Tuesday, February 10, 2009

El Salvador

Well I´ve been putting this off for a while. I keep goining back and forth about what to write so I´ll just start.

I got dropped off at a hotel in DC last week and meet all the other volunteers. I was very suprised when I saw the range of places where everyone was from within the States, I guess I secretly thought everybody would be from New England. Of all the things I speculated that I would learn, learning about Americans was not one of them (at least not until I returned).

We checked into the hotel at 2pm and checkedout at 2am, and were in El Salvador by 2pm. My assignent is Rural Health Facilitator by the way. As the plane was landing I was looking out at the country I was panicing a little and kept asking myself what the heck I was doing, and what did I hope to accomplish. That was definitly my lowest point so far, but when we arrived at the Peace Corps compound in San Salvador there was the entire staff cheering to welcome us and I felt much better.
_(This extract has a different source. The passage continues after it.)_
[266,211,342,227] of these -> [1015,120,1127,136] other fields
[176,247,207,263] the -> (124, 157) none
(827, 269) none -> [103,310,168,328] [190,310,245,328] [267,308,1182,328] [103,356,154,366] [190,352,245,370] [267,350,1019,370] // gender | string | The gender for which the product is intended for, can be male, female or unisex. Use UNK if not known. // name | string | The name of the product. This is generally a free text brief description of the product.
There was a lot of flip chart paper, eating, and shots the first two days. Those first two days we (the trainees) stayed in a hotel in San Vincente, and got to know each other. And by Friday we were with our host families in smaller towns within a hald hour drive to San Vicente, whom we will stay with for 8 weeks. My family is great, I will learn Spanish very quickly there. They love to grill me when I make mistakes, but they don´t do it too often and when they do it´s in a loving way. Their food is super good! The chicken and eggs are the best, but everything else is really good too.

I made a bet with an other volunteer that I would kill and eat chicken before him at the hotel in DC-I think I will win tomorrow.
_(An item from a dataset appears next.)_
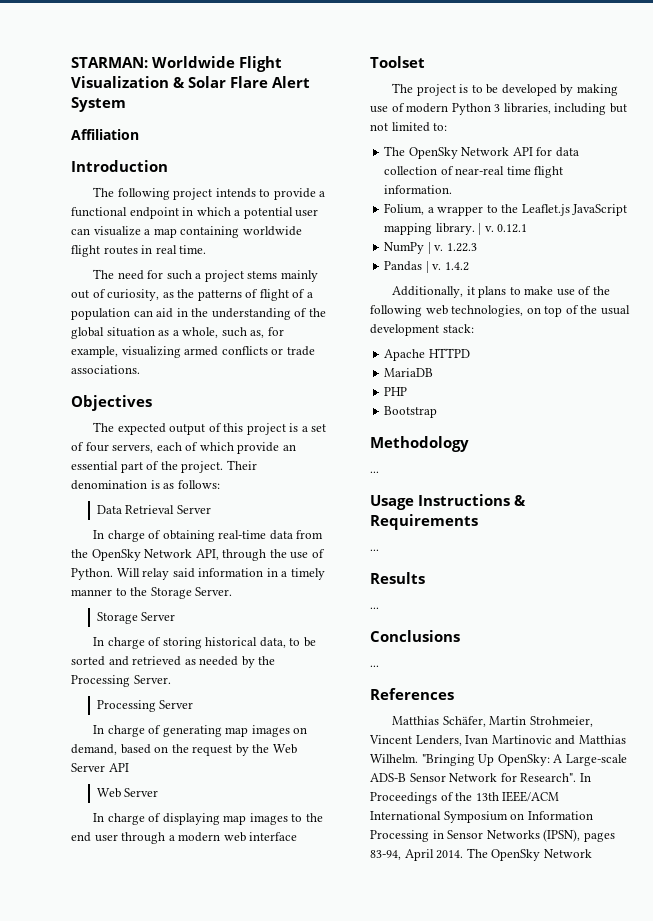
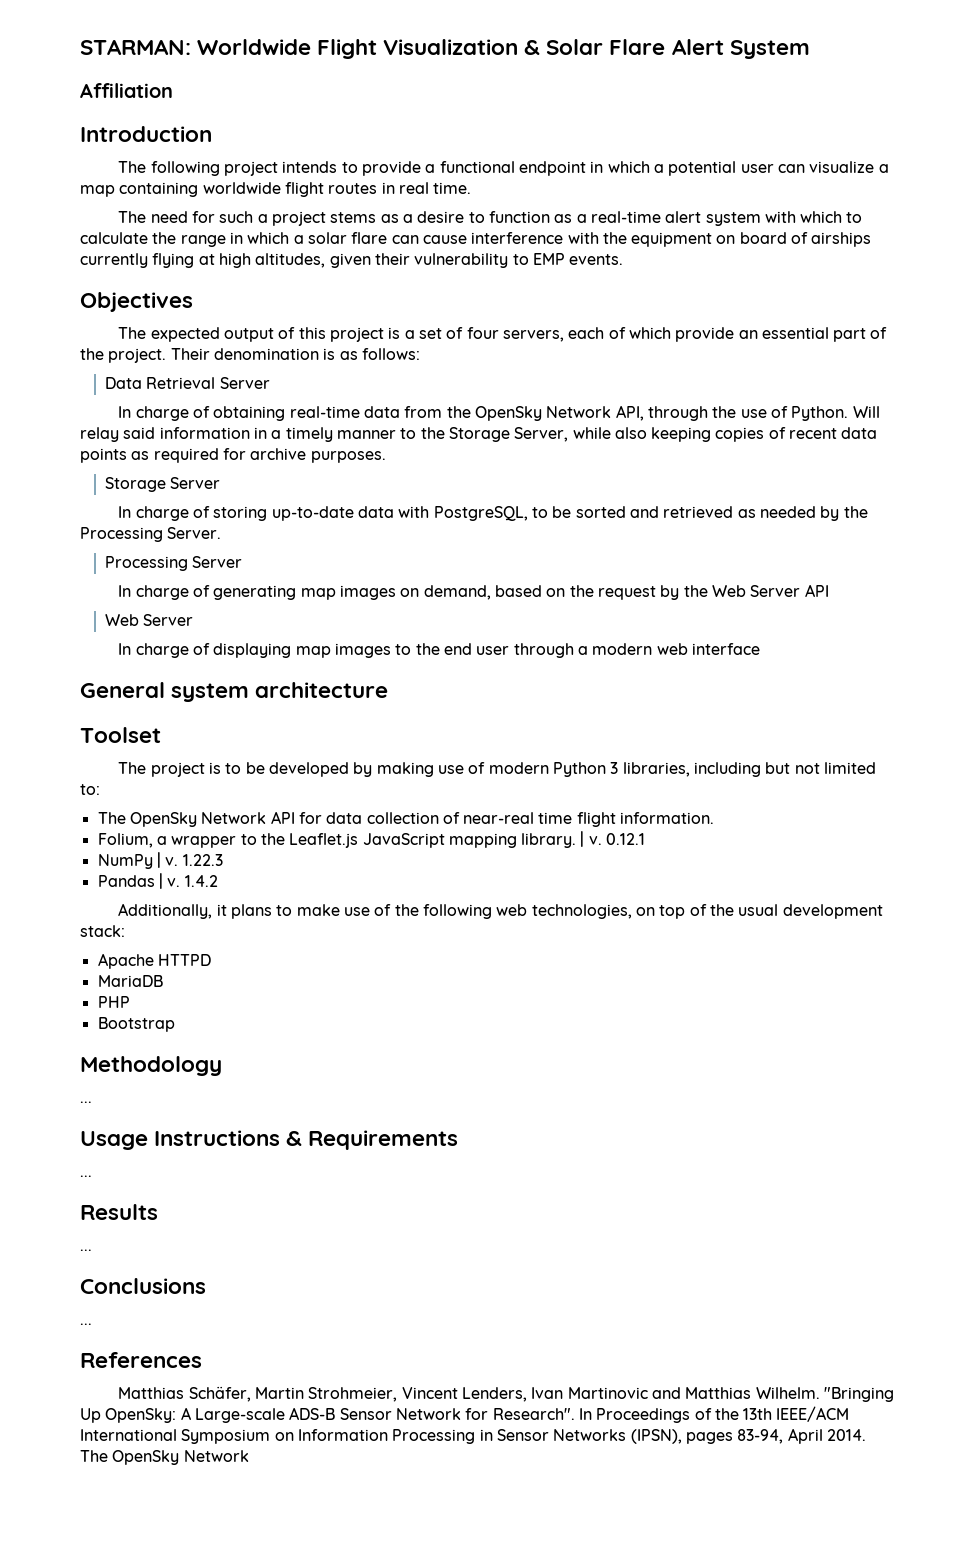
[280,270,318,282] [71,289,313,301] [71,308,326,320] [71,327,284,339] [71,346,315,358] [71,365,140,374] mainly out of curiosity, as the patterns of flight of a population can aid in the understanding of the global situation as a whole, such as, for example, visualizing armed conflicts or trade associations. -> [380,211,863,226] [80,232,872,247] [80,253,624,268] as a desire to function as a real-time alert system with which to calculate the range in which a solar flare can cause interference with the equipment on board of airships currently flying at high altitudes, given their vulnerability to EMP events.
[195,587,233,596] Server. -> [514,427,878,442] [80,448,386,463] Server, while also keeping copies of recent data points as required for archive purposes.
[205,637,286,648] historical data, -> [271,506,528,521] up-to-date data with PostgreSQL,
(298, 836) none -> [80,682,389,702] // General system architecture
The town takes about 10 minutes to walk all the way across so it´s pretty big. There is a nice park in the center where the dogs hang out-oh yeah. There are sooo many dogs here the live in the street and howl terribly at night. There are lots of vistas where I can see for miles. Most of the stores here are in the front part of someones house so their living room might be the same as the store. All the houses have electricity and many nice things, and there running water one day a week.

The average day is 4 hours of language training, lunch, comunitty activities/language, then home for dinner and to talk to the family.

All in all everything here is great. The other trainees are awsome, and El Salvador had the lowest drop out rate of any of the 70 countries Peace Corps is in two years ago, and was in the lowest five last year.

Ciao for now,
Mateo

the only thing i would like is a splle chek!